* Problem statement
Please transcribe the data exactly as shown, skipping the images.

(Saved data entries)
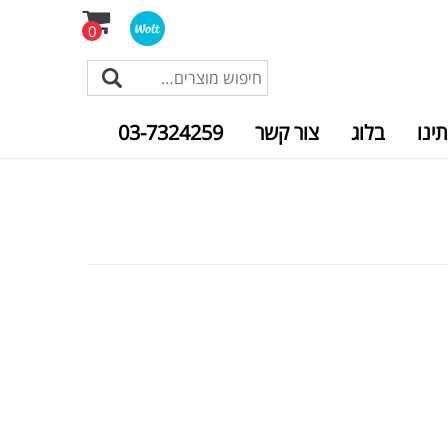
0
תינו
בלוג
צור קשר
03-7324259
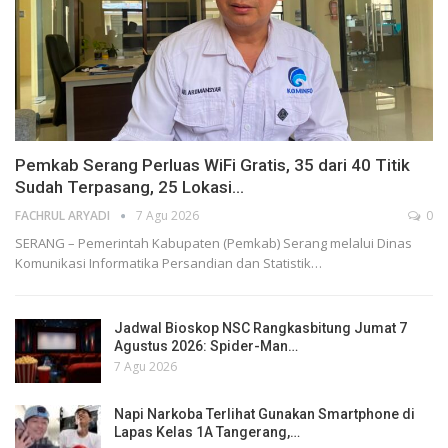
Pemkab Serang Perluas WiFi Gratis, 35 dari 40 Titik
Sudah Terpasang, 25 Lokasi…
FACHRUL ARYADI
7 Agu 2026
0
SERANG – Pemerintah Kabupaten (Pemkab) Serang melalui Dinas
Komunikasi Informatika Persandian dan Statistik…
Jadwal Bioskop NSC Rangkasbitung Jumat 7
Agustus 2026: Spider-Man…
7 Agu 2026
Napi Narkoba Terlihat Gunakan Smartphone di
Lapas Kelas 1A Tangerang,…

* Task solution
0
תינו
בלוג
צור קשר
03-7324259
Pemkab Serang Perluas WiFi Gratis, 35 dari 40 Titik
Sudah Terpasang, 25 Lokasi…
FACHRUL ARYADI
7 Agu 2026
0
SERANG – Pemerintah Kabupaten (Pemkab) Serang melalui Dinas
Komunikasi Informatika Persandian dan Statistik…
Jadwal Bioskop NSC Rangkasbitung Jumat 7
Agustus 2026: Spider-Man…
7 Agu 2026
Napi Narkoba Terlihat Gunakan Smartphone di
Lapas Kelas 1A Tangerang,…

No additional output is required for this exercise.